The scenarios described joint and parallel actions, such that there were always two matched scenario versions which differed only regarding the joint-parallel distinction while being comparable in other respects. There were five different scenarios and each scenario was presented in a joint and parallel version, giving us 10 scenarios in total. To illustrate, one of the scenarios would take place at an exercise class, where participants were asked to imagine passing a ball back and forth with another agent (joint), or lifting a ball up and down, in parallel to another agent doing the same (parallel). Another scenario would involve cutting branches of wood, either together with another agent, using a ‘two-man saw’ (joint), or in parallel to another agent, each using their own saw (parallel).

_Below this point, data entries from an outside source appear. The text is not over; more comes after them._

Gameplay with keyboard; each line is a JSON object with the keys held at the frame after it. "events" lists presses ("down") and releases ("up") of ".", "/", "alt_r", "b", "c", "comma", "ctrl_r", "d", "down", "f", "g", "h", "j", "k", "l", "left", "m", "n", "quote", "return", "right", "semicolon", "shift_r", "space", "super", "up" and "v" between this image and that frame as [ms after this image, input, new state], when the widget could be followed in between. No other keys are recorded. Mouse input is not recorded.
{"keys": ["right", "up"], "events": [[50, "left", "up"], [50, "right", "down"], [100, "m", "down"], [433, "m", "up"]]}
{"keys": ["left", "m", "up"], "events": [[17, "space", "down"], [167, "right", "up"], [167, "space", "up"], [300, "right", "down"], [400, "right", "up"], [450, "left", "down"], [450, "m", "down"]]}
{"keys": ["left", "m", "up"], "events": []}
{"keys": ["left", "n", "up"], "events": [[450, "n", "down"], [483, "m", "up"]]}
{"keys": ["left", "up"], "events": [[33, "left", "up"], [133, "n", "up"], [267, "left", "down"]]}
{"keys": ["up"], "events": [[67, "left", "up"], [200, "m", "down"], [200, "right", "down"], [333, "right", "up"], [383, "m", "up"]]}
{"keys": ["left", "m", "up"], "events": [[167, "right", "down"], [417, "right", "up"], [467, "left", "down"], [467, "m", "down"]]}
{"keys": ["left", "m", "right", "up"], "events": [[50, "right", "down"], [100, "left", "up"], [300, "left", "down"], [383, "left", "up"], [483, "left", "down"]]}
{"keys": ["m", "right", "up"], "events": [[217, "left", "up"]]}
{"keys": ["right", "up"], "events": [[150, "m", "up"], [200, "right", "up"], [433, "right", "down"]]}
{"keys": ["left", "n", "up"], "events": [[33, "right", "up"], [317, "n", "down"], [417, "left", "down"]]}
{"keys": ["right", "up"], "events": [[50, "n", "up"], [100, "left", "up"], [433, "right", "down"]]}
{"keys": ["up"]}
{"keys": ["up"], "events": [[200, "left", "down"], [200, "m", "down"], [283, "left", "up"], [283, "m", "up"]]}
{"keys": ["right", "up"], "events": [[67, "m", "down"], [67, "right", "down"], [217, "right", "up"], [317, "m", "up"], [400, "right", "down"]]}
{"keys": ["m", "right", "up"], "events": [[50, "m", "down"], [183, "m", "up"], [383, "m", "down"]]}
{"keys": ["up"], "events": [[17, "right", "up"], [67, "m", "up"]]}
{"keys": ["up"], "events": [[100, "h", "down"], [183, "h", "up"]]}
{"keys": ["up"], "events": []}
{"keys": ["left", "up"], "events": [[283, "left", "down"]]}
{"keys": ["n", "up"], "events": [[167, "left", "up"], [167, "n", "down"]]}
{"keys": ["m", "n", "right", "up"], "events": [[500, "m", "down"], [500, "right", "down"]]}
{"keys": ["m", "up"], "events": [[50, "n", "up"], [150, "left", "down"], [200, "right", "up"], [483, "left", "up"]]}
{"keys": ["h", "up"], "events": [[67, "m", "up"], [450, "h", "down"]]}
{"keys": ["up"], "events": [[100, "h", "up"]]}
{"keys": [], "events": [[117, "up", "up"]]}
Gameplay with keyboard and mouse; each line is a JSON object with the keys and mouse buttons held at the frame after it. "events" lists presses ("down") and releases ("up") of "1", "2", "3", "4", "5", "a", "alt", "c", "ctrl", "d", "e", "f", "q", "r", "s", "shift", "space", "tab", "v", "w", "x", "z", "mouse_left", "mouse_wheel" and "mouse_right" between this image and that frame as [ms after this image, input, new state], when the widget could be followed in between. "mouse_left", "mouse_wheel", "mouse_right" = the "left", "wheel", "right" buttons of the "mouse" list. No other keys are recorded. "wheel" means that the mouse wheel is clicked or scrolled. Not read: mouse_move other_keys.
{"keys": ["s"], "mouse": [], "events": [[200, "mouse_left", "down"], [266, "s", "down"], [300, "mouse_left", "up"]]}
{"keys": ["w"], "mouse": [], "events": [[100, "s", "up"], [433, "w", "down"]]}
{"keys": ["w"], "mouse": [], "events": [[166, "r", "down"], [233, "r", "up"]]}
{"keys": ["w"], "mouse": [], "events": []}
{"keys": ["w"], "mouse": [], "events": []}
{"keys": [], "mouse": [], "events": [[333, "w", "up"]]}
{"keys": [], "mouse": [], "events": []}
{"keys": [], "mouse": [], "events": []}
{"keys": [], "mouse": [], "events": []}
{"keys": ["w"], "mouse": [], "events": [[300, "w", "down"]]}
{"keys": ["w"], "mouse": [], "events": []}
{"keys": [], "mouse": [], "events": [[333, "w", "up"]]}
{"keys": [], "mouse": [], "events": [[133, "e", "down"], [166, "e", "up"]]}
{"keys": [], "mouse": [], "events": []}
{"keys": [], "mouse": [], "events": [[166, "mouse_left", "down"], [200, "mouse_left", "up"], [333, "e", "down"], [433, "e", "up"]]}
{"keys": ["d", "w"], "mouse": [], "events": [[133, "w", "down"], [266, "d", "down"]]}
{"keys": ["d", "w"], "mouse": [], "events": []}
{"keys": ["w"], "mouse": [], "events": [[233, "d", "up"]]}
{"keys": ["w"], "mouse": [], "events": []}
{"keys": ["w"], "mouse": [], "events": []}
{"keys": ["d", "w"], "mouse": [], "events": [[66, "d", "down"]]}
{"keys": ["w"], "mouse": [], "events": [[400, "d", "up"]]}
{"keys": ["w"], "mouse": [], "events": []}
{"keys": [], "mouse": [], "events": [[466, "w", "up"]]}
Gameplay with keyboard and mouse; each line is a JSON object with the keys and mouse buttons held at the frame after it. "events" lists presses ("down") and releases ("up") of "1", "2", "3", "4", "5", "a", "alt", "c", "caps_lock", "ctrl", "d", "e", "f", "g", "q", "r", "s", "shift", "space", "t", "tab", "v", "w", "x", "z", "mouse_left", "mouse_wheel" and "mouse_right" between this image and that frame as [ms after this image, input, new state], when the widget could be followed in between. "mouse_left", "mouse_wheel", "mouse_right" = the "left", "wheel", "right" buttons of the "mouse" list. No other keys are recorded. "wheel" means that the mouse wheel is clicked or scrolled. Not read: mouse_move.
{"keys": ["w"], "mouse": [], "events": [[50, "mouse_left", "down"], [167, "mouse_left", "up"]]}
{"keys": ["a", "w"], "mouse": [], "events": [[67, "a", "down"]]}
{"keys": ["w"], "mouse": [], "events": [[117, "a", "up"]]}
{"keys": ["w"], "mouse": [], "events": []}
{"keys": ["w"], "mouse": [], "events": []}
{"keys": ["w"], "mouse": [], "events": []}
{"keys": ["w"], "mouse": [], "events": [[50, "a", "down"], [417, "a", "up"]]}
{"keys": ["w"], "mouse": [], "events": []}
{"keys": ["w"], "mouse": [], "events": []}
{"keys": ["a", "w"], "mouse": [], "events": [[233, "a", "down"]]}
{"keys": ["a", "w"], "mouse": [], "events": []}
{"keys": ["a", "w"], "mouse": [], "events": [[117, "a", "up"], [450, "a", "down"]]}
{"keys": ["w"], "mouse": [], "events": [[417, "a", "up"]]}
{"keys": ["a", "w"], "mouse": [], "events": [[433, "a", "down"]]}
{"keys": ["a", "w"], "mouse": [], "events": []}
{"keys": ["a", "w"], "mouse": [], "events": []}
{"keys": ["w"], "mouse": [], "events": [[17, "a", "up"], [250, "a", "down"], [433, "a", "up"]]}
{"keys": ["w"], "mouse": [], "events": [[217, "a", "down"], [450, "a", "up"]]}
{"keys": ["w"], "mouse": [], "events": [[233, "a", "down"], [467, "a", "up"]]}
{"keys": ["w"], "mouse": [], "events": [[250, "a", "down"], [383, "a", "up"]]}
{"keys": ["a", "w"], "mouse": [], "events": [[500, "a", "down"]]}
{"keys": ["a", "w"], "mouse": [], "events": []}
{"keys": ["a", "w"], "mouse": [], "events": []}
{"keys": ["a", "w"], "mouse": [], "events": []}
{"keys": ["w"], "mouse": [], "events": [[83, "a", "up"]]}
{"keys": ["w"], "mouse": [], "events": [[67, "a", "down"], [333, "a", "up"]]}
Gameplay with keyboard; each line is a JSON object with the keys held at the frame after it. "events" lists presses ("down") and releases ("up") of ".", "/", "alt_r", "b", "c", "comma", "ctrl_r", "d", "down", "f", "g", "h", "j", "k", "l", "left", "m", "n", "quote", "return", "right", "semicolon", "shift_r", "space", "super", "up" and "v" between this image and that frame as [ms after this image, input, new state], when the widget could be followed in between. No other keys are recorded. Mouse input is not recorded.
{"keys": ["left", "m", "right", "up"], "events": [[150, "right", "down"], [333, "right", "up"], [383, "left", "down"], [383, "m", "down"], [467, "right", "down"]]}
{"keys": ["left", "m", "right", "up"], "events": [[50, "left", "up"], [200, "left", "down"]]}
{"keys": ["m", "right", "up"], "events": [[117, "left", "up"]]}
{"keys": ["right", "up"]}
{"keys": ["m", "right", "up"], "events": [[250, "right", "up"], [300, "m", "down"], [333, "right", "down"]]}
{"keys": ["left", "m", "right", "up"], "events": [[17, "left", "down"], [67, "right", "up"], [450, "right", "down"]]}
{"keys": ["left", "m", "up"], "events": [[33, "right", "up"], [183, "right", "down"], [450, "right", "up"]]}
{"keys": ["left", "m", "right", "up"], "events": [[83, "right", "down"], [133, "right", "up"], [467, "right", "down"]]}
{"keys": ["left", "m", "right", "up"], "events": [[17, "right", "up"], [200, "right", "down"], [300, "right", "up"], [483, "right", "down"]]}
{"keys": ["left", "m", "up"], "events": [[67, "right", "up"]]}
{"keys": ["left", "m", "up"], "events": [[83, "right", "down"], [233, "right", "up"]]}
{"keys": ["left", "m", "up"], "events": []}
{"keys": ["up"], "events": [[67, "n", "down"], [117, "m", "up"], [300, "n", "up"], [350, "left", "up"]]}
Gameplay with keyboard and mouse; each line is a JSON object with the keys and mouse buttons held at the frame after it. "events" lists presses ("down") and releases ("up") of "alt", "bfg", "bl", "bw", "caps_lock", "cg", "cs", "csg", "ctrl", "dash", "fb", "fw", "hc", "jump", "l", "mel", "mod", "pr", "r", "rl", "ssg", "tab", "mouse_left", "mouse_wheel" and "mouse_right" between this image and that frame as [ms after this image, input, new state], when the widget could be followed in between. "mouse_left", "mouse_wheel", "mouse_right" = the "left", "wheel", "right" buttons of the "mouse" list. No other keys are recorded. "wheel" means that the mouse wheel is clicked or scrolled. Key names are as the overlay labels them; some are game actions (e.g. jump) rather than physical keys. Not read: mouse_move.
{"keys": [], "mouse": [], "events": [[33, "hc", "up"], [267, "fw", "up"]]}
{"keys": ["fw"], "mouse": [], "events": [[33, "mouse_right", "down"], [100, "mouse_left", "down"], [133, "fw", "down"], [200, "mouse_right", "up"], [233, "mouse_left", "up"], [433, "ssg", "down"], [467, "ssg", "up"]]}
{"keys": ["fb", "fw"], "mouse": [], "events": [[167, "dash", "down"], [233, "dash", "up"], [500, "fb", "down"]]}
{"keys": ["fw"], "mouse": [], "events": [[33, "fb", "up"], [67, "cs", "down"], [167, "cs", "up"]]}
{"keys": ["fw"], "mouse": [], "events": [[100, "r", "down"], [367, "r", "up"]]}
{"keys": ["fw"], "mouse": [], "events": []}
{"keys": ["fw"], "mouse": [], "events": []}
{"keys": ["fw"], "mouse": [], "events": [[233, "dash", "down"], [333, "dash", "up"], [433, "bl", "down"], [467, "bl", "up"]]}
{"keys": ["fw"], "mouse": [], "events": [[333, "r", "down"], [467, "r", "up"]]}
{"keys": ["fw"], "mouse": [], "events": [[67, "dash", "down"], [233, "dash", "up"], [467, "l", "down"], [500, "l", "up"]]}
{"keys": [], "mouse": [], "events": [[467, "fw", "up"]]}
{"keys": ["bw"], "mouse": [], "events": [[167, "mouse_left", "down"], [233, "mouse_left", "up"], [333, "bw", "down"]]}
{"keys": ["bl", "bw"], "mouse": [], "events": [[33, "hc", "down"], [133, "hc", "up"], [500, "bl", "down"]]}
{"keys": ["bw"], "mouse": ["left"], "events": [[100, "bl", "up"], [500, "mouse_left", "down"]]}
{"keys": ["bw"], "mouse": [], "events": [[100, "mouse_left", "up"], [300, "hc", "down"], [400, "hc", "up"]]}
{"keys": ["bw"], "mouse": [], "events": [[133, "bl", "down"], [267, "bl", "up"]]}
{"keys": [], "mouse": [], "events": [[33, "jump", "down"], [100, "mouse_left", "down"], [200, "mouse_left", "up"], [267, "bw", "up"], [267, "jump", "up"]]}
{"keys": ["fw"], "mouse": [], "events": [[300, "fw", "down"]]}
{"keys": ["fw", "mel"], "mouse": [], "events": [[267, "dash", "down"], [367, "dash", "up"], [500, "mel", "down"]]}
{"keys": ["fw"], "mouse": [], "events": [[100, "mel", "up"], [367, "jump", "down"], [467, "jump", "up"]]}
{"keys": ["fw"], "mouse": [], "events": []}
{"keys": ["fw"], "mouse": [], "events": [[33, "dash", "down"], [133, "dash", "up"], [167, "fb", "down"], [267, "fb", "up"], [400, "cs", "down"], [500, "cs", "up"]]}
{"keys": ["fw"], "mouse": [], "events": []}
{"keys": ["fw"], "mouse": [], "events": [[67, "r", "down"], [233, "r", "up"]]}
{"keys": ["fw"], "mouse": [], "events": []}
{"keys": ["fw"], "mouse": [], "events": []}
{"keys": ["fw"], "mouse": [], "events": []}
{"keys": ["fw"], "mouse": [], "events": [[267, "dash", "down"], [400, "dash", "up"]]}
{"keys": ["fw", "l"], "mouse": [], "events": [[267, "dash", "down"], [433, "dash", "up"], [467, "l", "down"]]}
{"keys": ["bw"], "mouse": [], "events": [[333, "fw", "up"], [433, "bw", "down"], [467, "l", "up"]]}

All scenarios are displayed in Table 1.

To assess concerns about infection risk (given the global COVID-19 pandemic), we used the Perceived Vulnerability to Disease (PVD) self-report scale [49], which measures perceived vulnerability along the two dimensions Perceived Infectability (beliefs about susceptibility to infectious disease) and Germ Aversion (emotional discomfort in scenarios with the potential for pathogen transmission). The PVD scale features statements to which participants are asked to provide their level of agreement, such as ‘I have a history of susceptibility to infectious disease’ (Perceived Infectability) and ‘I prefer to wash my hands pretty soon after shaking someone’s hand’ (Germ Aversion); see S1 Table for a complete list of the PVD items. Responses were provided on a scale from 1 (Strongly disagree) to 7 (Strongly agree).

To measure whether participants were thinking of COVID-19 while completing the task, we presented participants with a ‘COVID-context awareness’ question at the very end of the survey. Participants were asked to indicate how much they agreed with the following statement: ‘While I was reporting the smallest distance I would feel comfortable being near another person in the previous scenarios, I was thinking about COVID-19 containment measures (e.g., social distancing, mask wearing, infection testing).’ Participants indicated their agreement on a scale from 1 (Strongly disagree) to 7 (Strongly agree).

Procedure

Participants were tested on Monday 14th February 2022. At the end of the previous week the cumulative COVID-19 cases per 100,000 people were approximately 15,000 in Germany and 27,000 in the UK. 77% of individuals in Germany and 78% in the UK had received at least one COVID-19 vaccination (https://ourworldindata.org/coronavirus). Participants took part using their own computers.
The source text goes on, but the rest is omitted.